Главное, что отделяло Соловьева от славянофилов, — его твердое убеждение в единстве исторического развития России и Европы. Здесь согласие было немыслимо. Славянофилы, как, впрочем, и западники, — ведь и те, и другие умещались в пределах неширокой доктрины российского либерализма, — исходили из чаадаевского положения об «отсталости» России, понимая «отсталость» как благо, как преимущество, веря, что именно в силу своей «отсталости» Россия избежит гибельного пути подражания Западу и найдет особое, чисто русское решение социальных и политических вопросов. Для западников «отсталость» России подразумевала необходимость усилий Петра Великого и чаемого «нового Петра», чтобы догнать ушедшую вперед Европу. И всегда оставалась неуверенность: удастся ли наверстать упущенное. После 1848 года, разрабатывая концепцию «общинного социализма», Герцен остроумно соединил части западничества и славянофильства, стал писать, что «отсталость» действительно благо, ибо в неразвитой и нищей России сохранился социальный институт, давно забытый в Западной Европе, — крестьянская поземельная община. Герцен понимал общину как зародыш коммуны и доказывал, что Россия ближе к социализму, чем Запад, где фаланстер — лишь мечта лучших умов. В герценовских суждениях (они легли в основу русского народничества) немало ошибочного и антиисторического, но в данный момент важно подчеркнуть: и он не сомневался в «отсталости» России.

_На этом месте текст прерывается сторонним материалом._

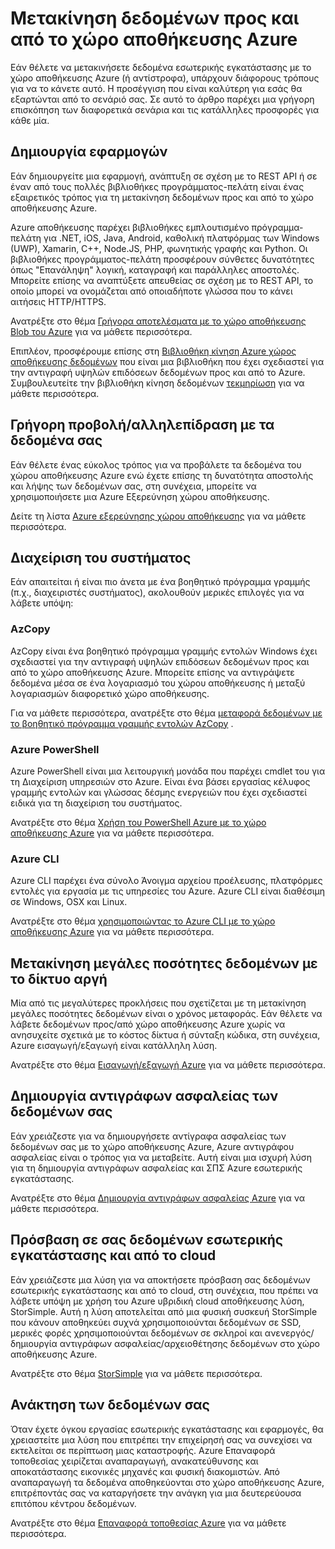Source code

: <properties
    pageTitle="Μετακίνηση δεδομένων από Azure χώρου αποθήκευσης και | Microsoft Azure"
    description="Σε αυτό το άρθρο παρέχει μια επισκόπηση των διαφόρων μεθόδων για τη μετακίνηση δεδομένων προς και από το χώρο αποθήκευσης Azure."
    services="storage"
    documentationCenter=""
    authors="micurd"
    manager="jahogg"
    editor="tysonn"/>

<tags
    ms.service="storage"
    ms.workload="storage"
    ms.tgt_pltfrm="na"
    ms.devlang="na"
    ms.topic="article"
    ms.date="09/21/2016"
    ms.author="micurd"/>

# <a name="moving-data-to-and-from-azure-storage"></a>Μετακίνηση δεδομένων προς και από το χώρο αποθήκευσης Azure

Εάν θέλετε να μετακινήσετε δεδομένα εσωτερικής εγκατάστασης με το χώρο αποθήκευσης Azure (ή αντίστροφα), υπάρχουν διάφορους τρόπους για να το κάνετε αυτό. Η προσέγγιση που είναι καλύτερη για εσάς θα εξαρτώνται από το σενάριό σας. Σε αυτό το άρθρο παρέχει μια γρήγορη επισκόπηση των διαφορετικά σενάρια και τις κατάλληλες προσφορές για κάθε μία.

## <a name="building-applications"></a>Δημιουργία εφαρμογών

Εάν δημιουργείτε μια εφαρμογή, ανάπτυξη σε σχέση με το REST API ή σε έναν από τους πολλές βιβλιοθήκες προγράμματος-πελάτη είναι ένας εξαιρετικός τρόπος για τη μετακίνηση δεδομένων προς και από το χώρο αποθήκευσης Azure.

Azure αποθήκευσης παρέχει βιβλιοθήκες εμπλουτισμένο πρόγραμμα-πελάτη για .NET, iOS, Java, Android, καθολική πλατφόρμας των Windows (UWP), Xamarin, C++, Node.JS, PHP, φωνητικής γραφής και Python. Οι βιβλιοθήκες προγράμματος-πελάτη προσφέρουν σύνθετες δυνατότητες όπως "Επανάληψη" λογική, καταγραφή και παράλληλες αποστολές. Μπορείτε επίσης να αναπτύξετε απευθείας σε σχέση με το REST API, το οποίο μπορεί να ονομάζεται από οποιαδήποτε γλώσσα που το κάνει αιτήσεις HTTP/HTTPS.

Ανατρέξτε στο θέμα [Γρήγορα αποτελέσματα με το χώρο αποθήκευσης Blob του Azure](storage-dotnet-how-to-use-blobs.md) για να μάθετε περισσότερα.

Επιπλέον, προσφέρουμε επίσης στη [Βιβλιοθήκη κίνηση Azure χώρος αποθήκευσης δεδομένων](https://www.nuget.org/packages/Microsoft.Azure.Storage.DataMovement) που είναι μια βιβλιοθήκη που έχει σχεδιαστεί για την αντιγραφή υψηλών επιδόσεων δεδομένων προς και από το Azure. Συμβουλευτείτε την βιβλιοθήκη κίνηση δεδομένων [τεκμηρίωση](https://github.com/Azure/azure-storage-net-data-movement) για να μάθετε περισσότερα. 

## <a name="quickly-viewinginteracting-with-your-data"></a>Γρήγορη προβολή/αλληλεπίδραση με τα δεδομένα σας

Εάν θέλετε ένας εύκολος τρόπος για να προβάλετε τα δεδομένα του χώρου αποθήκευσης Azure ενώ έχετε επίσης τη δυνατότητα αποστολής και λήψης των δεδομένων σας, στη συνέχεια, μπορείτε να χρησιμοποιήσετε μια Azure Εξερεύνηση χώρου αποθήκευσης.

Δείτε τη λίστα [Azure εξερεύνησης χώρου αποθήκευσης](storage-explorers.md) για να μάθετε περισσότερα.

## <a name="system-administration"></a>Διαχείριση του συστήματος

Εάν απαιτείται ή είναι πιο άνετα με ένα βοηθητικό πρόγραμμα γραμμής (π.χ., διαχειριστές συστήματος), ακολουθούν μερικές επιλογές για να λάβετε υπόψη:

### <a name="azcopy"></a>AzCopy

AzCopy είναι ένα βοηθητικό πρόγραμμα γραμμής εντολών Windows έχει σχεδιαστεί για την αντιγραφή υψηλών επιδόσεων δεδομένων προς και από το χώρο αποθήκευσης Azure. Μπορείτε επίσης να αντιγράψετε δεδομένα μέσα σε ένα λογαριασμό του χώρου αποθήκευσης ή μεταξύ λογαριασμών διαφορετικό χώρο αποθήκευσης.

Για να μάθετε περισσότερα, ανατρέξτε στο θέμα [μεταφορά δεδομένων με το βοηθητικό πρόγραμμα γραμμής εντολών AzCopy](storage-use-azcopy.md) .

### <a name="azure-powershell"></a>Azure PowerShell

Azure PowerShell είναι μια λειτουργική μονάδα που παρέχει cmdlet του για τη Διαχείριση υπηρεσιών στο Azure. Είναι ένα βάσει εργασίας κέλυφος γραμμής εντολών και γλώσσας δέσμης ενεργειών που έχει σχεδιαστεί ειδικά για τη διαχείριση του συστήματος.

Ανατρέξτε στο θέμα [Χρήση του PowerShell Azure με το χώρο αποθήκευσης Azure](storage-powershell-guide-full.md) για να μάθετε περισσότερα.

### <a name="azure-cli"></a>Azure CLI

Azure CLI παρέχει ένα σύνολο Άνοιγμα αρχείου προέλευσης, πλατφόρμες εντολές για εργασία με τις υπηρεσίες του Azure. Azure CLI είναι διαθέσιμη σε Windows, OSX και Linux.

Ανατρέξτε στο θέμα [χρησιμοποιώντας το Azure CLI με το χώρο αποθήκευσης Azure](storage-azure-cli.md) για να μάθετε περισσότερα.

## <a name="moving-large-amounts-of-data-with-a-slow-network"></a>Μετακίνηση μεγάλες ποσότητες δεδομένων με το δίκτυο αργή

Μία από τις μεγαλύτερες προκλήσεις που σχετίζεται με τη μετακίνηση μεγάλες ποσότητες δεδομένων είναι ο χρόνος μεταφοράς. Εάν θέλετε να λάβετε δεδομένων προς/από χώρο αποθήκευσης Azure χωρίς να ανησυχείτε σχετικά με το κόστος δίκτυα ή σύνταξη κώδικα, στη συνέχεια, Azure εισαγωγή/εξαγωγή είναι κατάλληλη λύση.

Ανατρέξτε στο θέμα [Εισαγωγή/εξαγωγή Azure](storage-import-export-service.md) για να μάθετε περισσότερα.

## <a name="backing-up-your-data"></a>Δημιουργία αντιγράφων ασφαλείας των δεδομένων σας

Εάν χρειάζεστε για να δημιουργήσετε αντίγραφα ασφαλείας των δεδομένων σας με το χώρο αποθήκευσης Azure, Azure αντιγράφου ασφαλείας είναι ο τρόπος για να μεταβείτε. Αυτή είναι μια ισχυρή λύση για τη δημιουργία αντιγράφων ασφαλείας και ΣΠΣ Azure εσωτερικής εγκατάστασης.

Ανατρέξτε στο θέμα [Δημιουργία αντιγράφων ασφαλείας Azure](../backup/backup-introduction-to-azure-backup.md) για να μάθετε περισσότερα.

## <a name="accessing-your-data-on-premises-and-from-the-cloud"></a>Πρόσβαση σε σας δεδομένων εσωτερικής εγκατάστασης και από το cloud

Εάν χρειάζεστε μια λύση για να αποκτήσετε πρόσβαση σας δεδομένων εσωτερικής εγκατάστασης και από το cloud, στη συνέχεια, που πρέπει να λάβετε υπόψη με χρήση του Azure υβριδική cloud αποθήκευσης λύση, StorSimple. Αυτή η λύση αποτελείται από μια φυσική συσκευή StorSimple που κάνουν αποθηκεύει συχνά χρησιμοποιούνται δεδομένων σε SSD, μερικές φορές χρησιμοποιούνται δεδομένων σε σκληροί και ανενεργός/δημιουργία αντιγράφων ασφαλείας/αρχειοθέτησης δεδομένων στο χώρο αποθήκευσης Azure.

Ανατρέξτε στο θέμα [StorSimple](../storsimple/storsimple-overview.md) για να μάθετε περισσότερα.

## <a name="recovering-your-data"></a>Ανάκτηση των δεδομένων σας

Όταν έχετε όγκου εργασίας εσωτερικής εγκατάστασης και εφαρμογές, θα χρειαστείτε μια λύση που επιτρέπει την επιχείρησή σας να συνεχίσει να εκτελείται σε περίπτωση μιας καταστροφής. Azure Επαναφορά τοποθεσίας χειρίζεται αναπαραγωγή, ανακατεύθυνσης και αποκατάστασης εικονικές μηχανές και φυσική διακομιστών. Από αναπαραγωγή τα δεδομένα αποθηκεύονται στο χώρο αποθήκευσης Azure, επιτρέποντάς σας να καταργήσετε την ανάγκη για μια δευτερεύουσα επιτόπου κέντρου δεδομένων.

Ανατρέξτε στο θέμα [Επαναφορά τοποθεσίας Azure](../site-recovery/site-recovery-overview.md) για να μάθετε περισσότερα.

Соловьев сомневался. Пожалуй, именно это и делало его позицию в споре западников и славянофилов столь своеобразно-неопределимой. В исторических работах он последовательно проводил взгляд на русский народ как на народ европейский и христианский и, следовательно, имеющий «наследственную способность к сильному историческому развитию». Наиболее точно он выразился позднее, в «Чтениях о Петре Великом», но думал так всегда: «Внутренние условия и средства равны, и внутренней слабости и потому отсталости мы предполагать не можем». По его мнению, речь должна идти не об «отсталости», а только о задержке развития, вызванной неблагоприятными внешними условиями.

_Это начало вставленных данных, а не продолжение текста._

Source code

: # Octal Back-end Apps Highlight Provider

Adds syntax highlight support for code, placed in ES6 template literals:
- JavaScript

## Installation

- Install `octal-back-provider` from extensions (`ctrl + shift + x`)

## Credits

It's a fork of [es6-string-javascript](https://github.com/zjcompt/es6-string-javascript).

Соловьев говорил об этом многословно, и любопытно своеобразное резюме, сделанное репортером «Всемирной иллюстрации», присутствовавшим на втором чтении о Петре и точно передавшим суть воззрений историка: «Почтенный лектор является с сильным протестом против той малодушной скромности и крайне ошибочного мнения о внутренних силах нашего народа и об отношении нашего развития к развитию западноевропейских народов, которые, по недостатку сведений в родной истории, распространены в нашем так называемом образованном обществе. Он горячо протестует против столь распространенного мнения о нашей отсталости, называя такое мнение ненаучным, и предлагает другой термин — запоздавшее развитие. Понятие отсталости, говорит г-н Соловьев, предполагает непременно равные условия для состязания. Бегут, например, два ребенка или две лошади — по данному знаку, в один момент; но один обогнал другого, одна лошадь взяла приз, другая отстала. Ясно, что тут можно говорить об отсталости, которая прямо указывает на разницу сил и способностей состязателей.

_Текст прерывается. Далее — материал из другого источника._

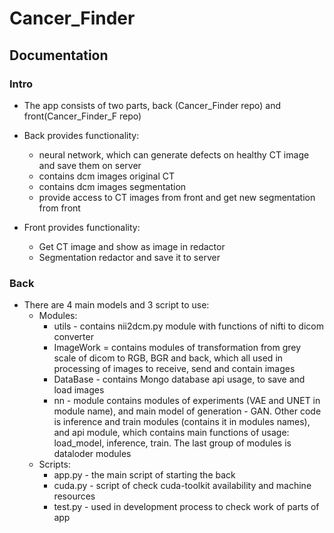 # Cancer_Finder

## Documentation

### Intro

- The app consists of two parts, back (Cancer_Finder repo) and front(Cancer_Finder_F repo)
- Back provides functionality:
    - neural network, which can generate defects on healthy CT image and save them on server
    - contains dcm images original CT
    - contains dcm images segmentation
    - provide access to CT images from front and get new segmentation from front

- Front provides functionality:
    - Get CT image and show as image in redactor
    - Segmentation redactor and save it to server

### Back

- There are 4 main models and 3 script to use:
    - Modules:
        - utils - contains nii2dcm.py module with functions of nifti to dicom converter
        - ImageWork = contains modules of transformation from grey scale of dicom to RGB, BGR and back, which all used
          in
          processing of images to receive, send and contain images
        - DataBase - contains Mongo database api usage, to save and load images
        - nn - module contains modules of experiments (VAE and UNET in module name), and main model of generation - GAN.
          Other code is inference and train modules (contains it in modules names), and api module, which contains main
          functions of usage:
          load_model, inference, train. The last group of modules is dataloder modules
    - Scripts:
        - app.py - the main script of starting the back
        - cuda.py - script of check cuda-toolkit availability and machine resources
        - test.py - used in development process to check work of parts of app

Совсем другое в исторической жизни народов. Простые условия детских перегонок и конских скачек не могут быть сравниваемы с необыкновенно сложными условиями исторического развития народов. Русский народ не отстал по своему развитию от других европейских народов, а только запоздал на два века благодаря тем неблагоприятным условиям, которые окружали его со всех сторон до самого Петра. Разница двух понятий очевидная: отсталость нашего народа предполагает в нем меньшие внутренние силы, меньшую способность к развитию сравнительно с другими народами Европы, а запоздалость — только менее благоприятный исход этого развития благодаря чисто внешним влияниям».